Solve the following equation \[x-\dfrac{18}{x}=6\], give your answer correct to two significant figures.

Answer 1

Hint: In this problem we have to solve the given quadratic equation and find the value of x. Here we can first form a quadratic equation by cross multiplication. We know that to solve a quadratic equation, we can use two methods, the one is the quadratic formula method and the other is the factorisation method. To solve by using quadratic formula method, we have to use the quadratic formula\[\dfrac{-b\pm \sqrt{{{b}^{2}}-4ac}}{2a}\] and substitute the value of a, b, c from the given equation to find the value of x.

Complete step by step answer:
We know that the given equation is,
\[x-\dfrac{18}{x}=6\]
We can now cross multiply and simplify the given equation, we get
\[\Rightarrow {{x}^{2}}-6x-18\]…….. (1)
We also know that a quadratic equation in standard form is,
\[a{{x}^{2}}+bx+c=0\] ……. (2)
We can now compare the two equations (1) and (2), we get
a = 1, b = -6, c = -18.
We know that the quadratic formula for the standard form \[a{{x}^{2}}+bx+c=0\] is
\[x=\dfrac{-b\pm \sqrt{{{\left( b \right)}^{2}}-4\times a\times \left( c \right)}}{2a}\]
Now we can substitute the value of a, b, c in the above formula, we get
\[\Rightarrow x=\dfrac{-\left( -6 \right)\pm \sqrt{{{\left( -6 \right)}^{2}}-4\times 1\times \left( -18 \right)}}{2\times 1}\]
Now we can simplify the above step, we get
\[\begin{align}
  & \Rightarrow x=\dfrac{\left( 6 \right)\pm \sqrt{36+72}}{2\times 1} \\
 & \Rightarrow x=\dfrac{6\pm \sqrt{108}}{2} \\
\end{align}\]
Now we can separate the terms to simplify it,
\[\begin{align}
  & \Rightarrow x=\dfrac{6+10.39}{2}=\dfrac{16.39}{2}=8.19 \\
 & \Rightarrow x=\dfrac{6-10.39}{2}=\dfrac{-4.29}{2}=-2.19 \\
\end{align}\]
Therefore, the value of \[x=8.19\] and \[x=-2.19\].
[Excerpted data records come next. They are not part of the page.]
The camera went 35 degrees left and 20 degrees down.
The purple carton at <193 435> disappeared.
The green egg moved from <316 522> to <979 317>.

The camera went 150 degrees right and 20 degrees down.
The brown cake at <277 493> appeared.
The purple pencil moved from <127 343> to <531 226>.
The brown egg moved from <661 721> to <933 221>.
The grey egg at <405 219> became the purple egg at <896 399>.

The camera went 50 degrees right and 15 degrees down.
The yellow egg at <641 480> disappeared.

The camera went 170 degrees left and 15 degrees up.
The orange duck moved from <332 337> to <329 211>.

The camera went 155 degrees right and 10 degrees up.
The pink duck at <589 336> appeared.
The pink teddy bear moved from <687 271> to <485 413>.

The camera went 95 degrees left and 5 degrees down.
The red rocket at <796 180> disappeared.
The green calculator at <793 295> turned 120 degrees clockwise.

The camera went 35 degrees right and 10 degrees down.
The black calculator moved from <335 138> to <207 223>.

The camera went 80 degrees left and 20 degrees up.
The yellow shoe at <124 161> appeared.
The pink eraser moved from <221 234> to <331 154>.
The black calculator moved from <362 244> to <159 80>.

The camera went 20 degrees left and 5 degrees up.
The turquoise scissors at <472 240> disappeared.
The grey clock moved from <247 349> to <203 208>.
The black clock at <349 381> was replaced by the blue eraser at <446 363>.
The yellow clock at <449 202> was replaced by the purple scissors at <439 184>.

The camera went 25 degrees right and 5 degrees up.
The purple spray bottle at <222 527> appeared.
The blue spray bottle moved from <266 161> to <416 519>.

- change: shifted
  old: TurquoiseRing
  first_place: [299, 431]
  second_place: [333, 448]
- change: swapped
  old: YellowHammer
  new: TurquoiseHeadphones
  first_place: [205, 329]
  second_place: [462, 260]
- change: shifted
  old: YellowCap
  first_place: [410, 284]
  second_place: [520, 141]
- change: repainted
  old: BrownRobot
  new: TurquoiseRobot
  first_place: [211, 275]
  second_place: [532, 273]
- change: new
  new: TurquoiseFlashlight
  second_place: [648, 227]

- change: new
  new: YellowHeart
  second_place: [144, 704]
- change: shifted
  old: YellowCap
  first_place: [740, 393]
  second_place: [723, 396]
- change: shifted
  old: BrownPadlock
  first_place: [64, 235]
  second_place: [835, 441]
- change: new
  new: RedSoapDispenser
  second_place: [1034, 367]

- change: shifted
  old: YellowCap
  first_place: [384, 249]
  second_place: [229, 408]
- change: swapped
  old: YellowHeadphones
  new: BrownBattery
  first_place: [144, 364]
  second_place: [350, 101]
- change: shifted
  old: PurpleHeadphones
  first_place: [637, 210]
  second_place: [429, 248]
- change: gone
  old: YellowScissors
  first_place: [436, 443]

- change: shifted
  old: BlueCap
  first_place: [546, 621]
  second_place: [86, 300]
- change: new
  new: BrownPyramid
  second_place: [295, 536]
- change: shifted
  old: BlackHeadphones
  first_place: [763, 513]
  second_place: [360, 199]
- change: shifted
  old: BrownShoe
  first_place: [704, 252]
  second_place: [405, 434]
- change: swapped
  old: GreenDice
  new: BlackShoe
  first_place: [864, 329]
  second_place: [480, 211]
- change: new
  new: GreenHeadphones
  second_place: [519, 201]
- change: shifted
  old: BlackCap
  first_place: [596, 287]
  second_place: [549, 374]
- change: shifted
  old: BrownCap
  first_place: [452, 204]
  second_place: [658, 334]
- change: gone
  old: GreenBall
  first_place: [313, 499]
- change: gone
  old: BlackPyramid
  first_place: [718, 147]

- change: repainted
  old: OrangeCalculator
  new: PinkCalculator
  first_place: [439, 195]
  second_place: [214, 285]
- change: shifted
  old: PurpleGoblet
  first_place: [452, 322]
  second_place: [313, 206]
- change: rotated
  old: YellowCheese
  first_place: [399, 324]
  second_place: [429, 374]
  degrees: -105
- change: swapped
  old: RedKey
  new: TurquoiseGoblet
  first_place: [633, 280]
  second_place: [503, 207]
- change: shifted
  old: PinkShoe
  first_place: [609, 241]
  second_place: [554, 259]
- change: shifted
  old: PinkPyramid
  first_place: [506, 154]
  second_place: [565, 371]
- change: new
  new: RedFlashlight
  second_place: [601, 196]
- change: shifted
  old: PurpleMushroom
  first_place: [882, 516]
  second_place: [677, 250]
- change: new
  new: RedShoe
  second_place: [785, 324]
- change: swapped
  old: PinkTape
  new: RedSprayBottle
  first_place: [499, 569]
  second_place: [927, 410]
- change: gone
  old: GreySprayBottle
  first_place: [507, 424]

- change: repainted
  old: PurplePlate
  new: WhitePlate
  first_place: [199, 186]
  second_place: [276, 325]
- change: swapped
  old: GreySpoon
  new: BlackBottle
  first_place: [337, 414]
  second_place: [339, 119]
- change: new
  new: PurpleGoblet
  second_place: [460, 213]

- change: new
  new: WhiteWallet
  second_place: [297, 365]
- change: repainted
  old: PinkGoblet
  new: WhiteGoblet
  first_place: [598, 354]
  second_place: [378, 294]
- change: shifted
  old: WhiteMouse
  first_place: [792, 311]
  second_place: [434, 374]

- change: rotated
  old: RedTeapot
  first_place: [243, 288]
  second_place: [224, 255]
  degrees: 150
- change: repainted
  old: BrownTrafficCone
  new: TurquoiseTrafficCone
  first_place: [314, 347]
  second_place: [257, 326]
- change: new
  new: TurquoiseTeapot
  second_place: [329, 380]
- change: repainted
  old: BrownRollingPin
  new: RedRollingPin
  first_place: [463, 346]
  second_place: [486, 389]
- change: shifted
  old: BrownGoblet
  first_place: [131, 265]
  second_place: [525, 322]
Note: We can also use a simple factorisation method to solve this problem but we have to know that the answer is in root form, so we can solve only by using a quadratic formula to get the final answer correctly. Students may make mistakes in the quadratic formula part, which should be concentrated. we should also concentrate while substituting the values in the quadratic formula.